The guidance also sets forth the following specific examples for the development of policies, procedures and control systems:

  • Consider ROVs as a possible resolution for consumer complaints or inquiries related to residential property valuations. If a complaint or inquiry includes allegations of discrimination, the institution may consider, in addition to processing the ROV, separately initiating the process the institution may have to respond to allegations of discrimination.
  • Consider whether any information or other process requirements related to a consumer’s request for a financial institution to initiate an ROV create unreasonable barriers or discourage consumers from requesting the institution initiate an ROV.
  • Establish a process that provides for the identification, management, analysis, escalation, and resolution of valuation-related complaints or inquiries across all relevant lines of business, from various channels and sources (such as letters, phone calls, in person, regulators, third-party service providers, emails, and social media).
  • Establish a process to inform consumers how to raise concerns about the valuation early enough in the underwriting process for any errors or issues to be resolved before a final credit decision is made. This may include educating consumers on the type of information they may provide when communicating with the financial institution about potential valuation deficiencies.
  • Identify stakeholders and clearly outline each business unit’s roles and responsibilities for processing an ROV request (e.g., loan origination, processing, underwriting, collateral valuation, compliance,
  • Establish risk-based ROV systems that route the request to the appropriate business unit (e.g., requests that include concerns or inquiries that allege discrimination could be routed to the appropriate compliance, legal, and appraisal review staff that have the requisite skills and authority to research and resolve the request).
  • Establish standardized processes to increase the consistency of consideration of requests for ROVs:
    • Use clear, plain language in notices to consumers of how they may request the ROV;
    • Use clear, plain language in ROV policies that provide a consistent process for the consumer, appraiser, and internal stakeholders;
    • Establish guidelines for the information the financial institution may need to initiate the ROV process;
    • Establish timelines in the complaint or ROV processes for when milestones need to be achieved;
    • Establish guidelines for when a second appraisal could be ordered and who assumes the cost; and
    • Establish protocols for communicating the status of the complaint or ROV and the lender’s determination to consumers.
  • Ensure relevant lending and valuation-related staff, inclusive of third parties (e.g., appraisal management companies, fee-appraisers, mortgage brokers, and mortgage servicers) are trained to identify deficiencies (including practices that may result in discrimination) through the valuation review process.

Further Comments Invited

In connection with the Paperwork Reduction Act, the FDIC, Fed, NCUA, and OCC advise they determined that certain aspects of the final guidance constitute a collection of information, as the required policies and procedures create a recordkeeping requirement.
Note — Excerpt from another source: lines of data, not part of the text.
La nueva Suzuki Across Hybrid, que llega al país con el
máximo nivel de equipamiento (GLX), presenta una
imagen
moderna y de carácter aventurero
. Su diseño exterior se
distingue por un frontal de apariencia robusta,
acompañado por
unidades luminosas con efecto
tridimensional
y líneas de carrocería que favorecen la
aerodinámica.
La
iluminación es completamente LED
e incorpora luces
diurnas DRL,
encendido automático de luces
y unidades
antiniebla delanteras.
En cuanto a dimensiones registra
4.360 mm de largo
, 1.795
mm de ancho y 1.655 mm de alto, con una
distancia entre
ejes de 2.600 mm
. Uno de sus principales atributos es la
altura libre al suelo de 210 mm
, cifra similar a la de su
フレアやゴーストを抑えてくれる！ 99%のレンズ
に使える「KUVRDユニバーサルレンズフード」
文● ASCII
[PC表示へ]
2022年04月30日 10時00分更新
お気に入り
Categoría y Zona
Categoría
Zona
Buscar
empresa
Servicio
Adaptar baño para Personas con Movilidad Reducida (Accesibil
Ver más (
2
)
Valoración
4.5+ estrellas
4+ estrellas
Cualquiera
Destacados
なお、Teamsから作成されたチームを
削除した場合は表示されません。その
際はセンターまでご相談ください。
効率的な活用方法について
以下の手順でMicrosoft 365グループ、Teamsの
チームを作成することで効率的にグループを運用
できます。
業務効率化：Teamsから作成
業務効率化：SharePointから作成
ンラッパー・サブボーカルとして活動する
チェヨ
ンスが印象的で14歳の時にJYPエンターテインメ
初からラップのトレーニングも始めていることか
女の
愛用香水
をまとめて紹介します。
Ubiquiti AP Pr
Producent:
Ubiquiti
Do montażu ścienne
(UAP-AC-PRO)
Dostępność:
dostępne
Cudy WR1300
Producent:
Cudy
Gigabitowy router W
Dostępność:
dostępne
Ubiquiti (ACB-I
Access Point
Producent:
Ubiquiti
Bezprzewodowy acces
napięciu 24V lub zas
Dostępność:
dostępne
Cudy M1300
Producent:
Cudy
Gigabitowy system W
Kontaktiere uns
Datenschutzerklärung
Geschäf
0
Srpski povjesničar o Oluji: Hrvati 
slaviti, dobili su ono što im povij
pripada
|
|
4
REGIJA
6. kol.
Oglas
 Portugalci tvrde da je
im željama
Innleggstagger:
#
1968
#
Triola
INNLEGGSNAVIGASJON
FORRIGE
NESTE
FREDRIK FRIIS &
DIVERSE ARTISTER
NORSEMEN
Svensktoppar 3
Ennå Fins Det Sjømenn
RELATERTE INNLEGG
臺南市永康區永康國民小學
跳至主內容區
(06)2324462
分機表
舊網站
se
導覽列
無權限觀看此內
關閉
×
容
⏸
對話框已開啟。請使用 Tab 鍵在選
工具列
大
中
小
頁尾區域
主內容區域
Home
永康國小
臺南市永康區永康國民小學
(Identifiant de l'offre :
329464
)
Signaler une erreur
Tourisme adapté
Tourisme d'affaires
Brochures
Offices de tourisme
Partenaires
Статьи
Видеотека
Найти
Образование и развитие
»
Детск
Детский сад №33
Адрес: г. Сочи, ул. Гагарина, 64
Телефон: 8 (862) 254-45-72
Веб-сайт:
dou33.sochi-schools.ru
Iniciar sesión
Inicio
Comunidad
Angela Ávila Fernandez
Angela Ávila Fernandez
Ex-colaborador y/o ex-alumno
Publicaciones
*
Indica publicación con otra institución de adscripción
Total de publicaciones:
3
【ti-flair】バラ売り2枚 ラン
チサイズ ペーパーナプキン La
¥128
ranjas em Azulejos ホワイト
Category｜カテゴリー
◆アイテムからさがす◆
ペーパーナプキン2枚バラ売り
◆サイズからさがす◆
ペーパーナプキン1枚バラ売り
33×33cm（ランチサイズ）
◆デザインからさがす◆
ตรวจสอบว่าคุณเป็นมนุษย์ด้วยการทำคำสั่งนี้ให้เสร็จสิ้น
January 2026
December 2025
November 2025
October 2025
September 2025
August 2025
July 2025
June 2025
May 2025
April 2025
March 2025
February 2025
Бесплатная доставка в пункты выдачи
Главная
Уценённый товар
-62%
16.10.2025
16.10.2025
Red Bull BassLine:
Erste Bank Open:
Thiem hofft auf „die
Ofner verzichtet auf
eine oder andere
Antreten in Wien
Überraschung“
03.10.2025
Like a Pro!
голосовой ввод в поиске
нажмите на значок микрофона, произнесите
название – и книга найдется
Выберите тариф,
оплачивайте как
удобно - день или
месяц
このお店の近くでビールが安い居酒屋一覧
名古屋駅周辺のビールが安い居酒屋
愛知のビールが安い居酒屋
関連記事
The noted agencies continue to invite comments on:

  • Whether the collections of information are necessary for the proper performance of the agencies’ functions, including whether the information has practical utility;
  • The accuracy of the estimate of the burden of the information collections, including the validity of the methodology and assumptions used;
  • Ways to enhance the quality, utility, and clarity of the information to be collected;
  • Ways to minimize the burden of the information collections on respondents, including through the use of automated collection techniques or other forms of information technology; and
  • Estimates of capital or start-up costs and costs of operation, maintenance, and purchase of services to provide information.